I'm not a writer but I would like to share some things so I'm considering writing a book. A friend asked me to write a book about my life some years back. Actually several friends ask me to write it all down. So I did. Well actually I started. Almost four hundred pages into it something happened that changed the whole course of our lives. I was awakened in the middle of the night with nightmare, yet it was a real event that took place when I was five years old. Three fifteen in the morning I called Rod and he answered the phone with, "What's wrong". He sounded to me like he was wide awake sitting by the phone when he answered the call. He was in Iowa and I was in Florida in the Everglades. We had a disagreement before I had went to Florida, well actually more than one but that one in particular nearly caused the final straw for a full and complete divorce. We had previously signed the papers and our attorney had put them in a file all prepared to submit at a phone call to him to do so. The year before our attorney told us to wait and try to work things out because he really did not think we wanted a divorce. He was right but we were or seemed miserable around one another. That final argument was about trust.  Even though I did and still do trust Rod more than any man on earth he was very jealous that God alone gets me absolute and total trust. Three months went by and he refused to go to Florida that year with me so I had packed the pickup with the computer, my stuff and the dogs, hooked to the boat and went by myself down there to our little spot. I was also very hurt and mad that Rod refused to go. I called and the attorney's secretary. She said she threw the divorce papers out. The divorce would have to wait until I got back from Florida and new papers could be filled out.

Several weeks of going through memories and events that shaped my life and the path that I have walked this dream/memory totaled it all. When Rod first came to stay at my home I would awake us both with terrible screams from the nightmares I had three to four nights out of every week. Back then Rod would just hold me in his arms and let me know I was safe until I fell back asleep. Over the years the nightmares subsided but had never fully gone away. When he asked that night I called him from Florida, "What's wrong?" I responded I think I have had the last nightmare I will ever have. Rod said, that's it you cannot do this by yourself. He flew down the next day. From that point onward everything changed. After few weeks were a roller coaster of recollections of events and emotions of the previous twenty years and beyond the time we had been together. A battle was on and it was a spiritual battle. Some will understand that some here will not. The Holy Spirit was with us for almost two months. The book I had been writing seemed so unimportant at that point. The precepts that men have proclaimed and taught melted away at that point for us. I know some will understand what I am speaking about and others here will not.

We learned at that point in our lives that although we may perceive something one way we really have no clue what is happening in the spiritual realm. We also learned the most precious things in this life are stored in a place the flesh is not allowed to go. It is hidden from us and kept in a safe place. A lock box that God Himself keeps. Truly a treasure beyond what people of living on earth can imagine. 

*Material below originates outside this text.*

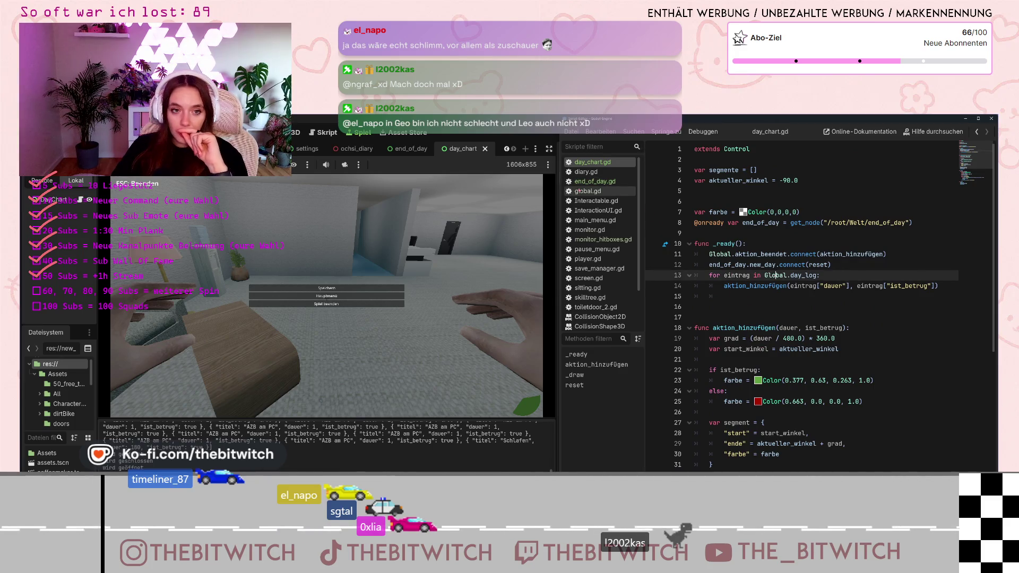
# - Open global.gd, the script that fills day_log, and scroll up through its top
pyautogui.click(588, 191)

So any helpful hints on how to write a book?


----------



## Neser Boha

I've been wanting to write a book since I learned how to write; however, the will to write a book about my life hasn't surfaced until I was in my late teens.  My English language professor asked me to.  He made me promise that one day I will sit down and do just that.  I've been thinking about doing so off and on.  I still want to.  And I still don't know how.  I don't know where to start, what to focus on, etc.  Basically, I have the same question ... How the hell do I write a book?  

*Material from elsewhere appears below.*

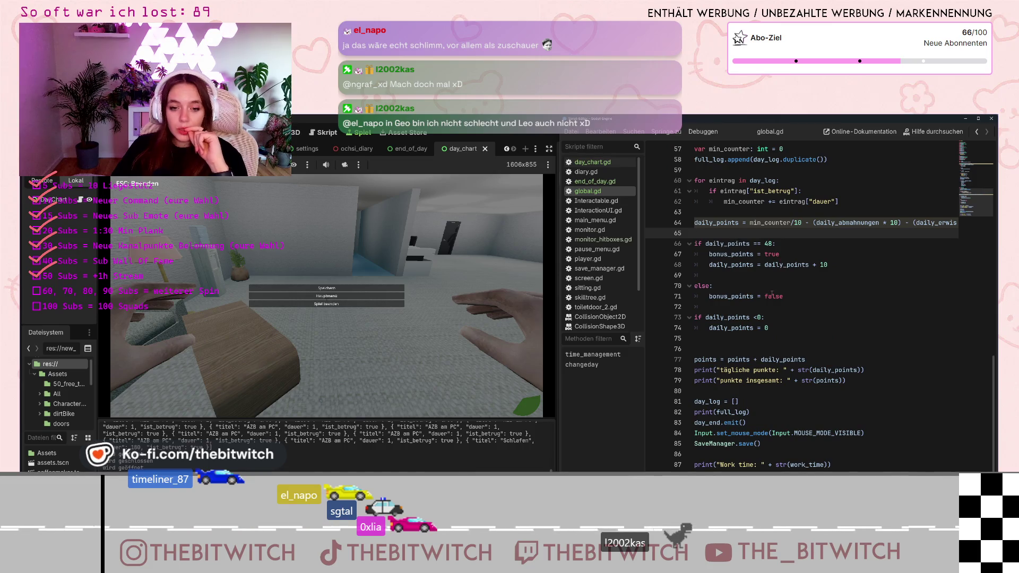
pyautogui.scroll(4, 774, 291)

Good luck.  It seems you're way ahead of me.  Writing 400 pages is impressive!


----------



## AllieBaba

Get an agent. It's almost impossible to get anything published without it. Subscribe to a writer's magazine and learn how to write out your book proposals.


----------



## RodISHI

Neser Boha said:


> I've been wanting to write a book since I learned how to write; however, the will to write a book about my life hasn't surfaced until I was in my late teens.  My English language professor asked me to.  He made me promise that one day I will sit down and do just that.  I've been thinking about doing so off and on.  I still want to.  And I still don't know how.  I don't know where to start, what to focus on, etc.  Basically, I have the same question ... How the hell do I write a book?
> 
> Good luck.  It seems you're way ahead of me.  Writing 400 pages is impressive!


Thank you. I was terrible at English in school. It was one of those subjects that I just could not get into. I have depended on Rod to be my editor over the years for business letters I had to write. The only one that read what I wrote the first time was Rod. Part of it got saved on a disk and when we got back to Iowa the computer crashed so most of it was lost. I still recall all of it. Shame we do not have the hard drive Rod has recovery software now we could get it all back with. I have to assume it was not meant to be and start over.


----------



## RodISHI

AllieBaba said:


> Get an agent. It's almost impossible to get anything published without it. Subscribe to a writer's magazine and learn how to write out your book proposals.

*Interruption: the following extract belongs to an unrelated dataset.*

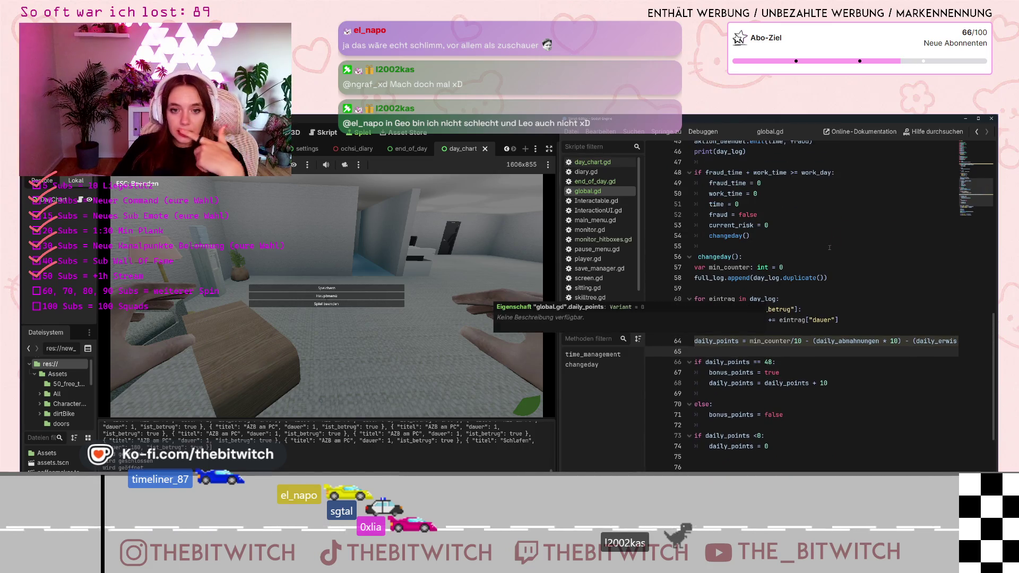
pyautogui.scroll(6, 830, 246)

Thank you. I'll look into it from that angle.


----------



## Big Black Dog

I'd like to write a book too but I'm afraid the only person who would buy it would be the wife...


----------



## Skull Pilot

Online Writing Workshops For Unpublished Writers
Writers Online Workshops - Writing Workshops from the publisher of Writer's Digest
Online writing workshops taught by the UW-Madison Department of Liberal Studies & the Arts


----------



## Mr Natural

Keep it conversational.

Avoid big words and complicated sentences.

Don't talk down to your audience.


----------



## RodISHI

Mr Clean said:


> Keep it conversational.
> 
> Avoid big words and complicated sentences.
> 
> Don't talk down to your audience.


Not a big word person normally. I do have a hard time forming sentences at times. Thank you.


----------



## Coloradomtnman

Here's the best advice: *really, really want to write it*.  Don't write it to get published (cause you probably won't and it can take years for it to be published after you write it).  Don't write it cause you dream of being a writer.  Don't write it to please people.  Write it cause you enjoy the very act of writing it and that is what is good enough.

If, after you finish it, then think about getting published and take classes and do LOTS of research on the best way, at the time, to do that.  Many writers are publishing themselves these days and that takes a lot of money and gets very little distribution.

My English lit professor had written a number of books before being published.  Each book took about ten years to write, finally get published (if they actually were published, and its the longest part), and then released to the public.  Another English professor I know has written three novels, all of which have never been published, and the manuscripts have been collecting dust in his closet for years.  There's A LOT of competition out there.

Good luck!


----------



## RodISHI

Thank you, CM. If I write it I'll be treating it like the art I do. It will be because I want to. Not into pleasing anyone in particular I just think there is a lot of misinformation out there and the God experiences we had were and are awesome. If no one else read it my family and friends would want to read it.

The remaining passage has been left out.